> **What is needed**:
One number alone answers this: the count of lines below in which the word "Network" is found.

> **Data section**:

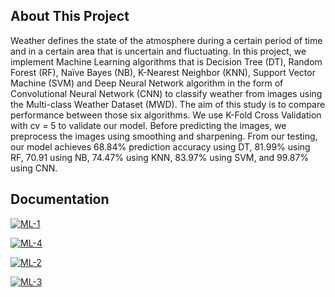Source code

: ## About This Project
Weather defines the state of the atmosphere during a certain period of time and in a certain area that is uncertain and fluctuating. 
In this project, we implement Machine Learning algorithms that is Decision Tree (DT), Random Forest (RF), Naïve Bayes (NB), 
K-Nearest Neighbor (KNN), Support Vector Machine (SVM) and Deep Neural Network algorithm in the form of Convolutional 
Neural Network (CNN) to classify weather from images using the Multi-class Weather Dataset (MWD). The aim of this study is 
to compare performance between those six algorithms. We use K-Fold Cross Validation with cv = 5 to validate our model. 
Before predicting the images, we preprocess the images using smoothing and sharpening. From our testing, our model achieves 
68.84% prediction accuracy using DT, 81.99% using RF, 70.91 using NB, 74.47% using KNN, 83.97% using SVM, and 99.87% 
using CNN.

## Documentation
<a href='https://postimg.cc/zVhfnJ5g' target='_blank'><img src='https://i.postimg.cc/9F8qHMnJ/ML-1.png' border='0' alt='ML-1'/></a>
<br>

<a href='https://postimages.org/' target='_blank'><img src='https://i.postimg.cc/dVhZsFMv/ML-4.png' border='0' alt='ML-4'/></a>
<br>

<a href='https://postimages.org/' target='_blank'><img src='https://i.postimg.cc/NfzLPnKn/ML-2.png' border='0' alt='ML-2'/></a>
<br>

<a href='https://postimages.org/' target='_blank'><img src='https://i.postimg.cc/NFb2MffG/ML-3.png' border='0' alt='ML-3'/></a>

> **Answer space**:
2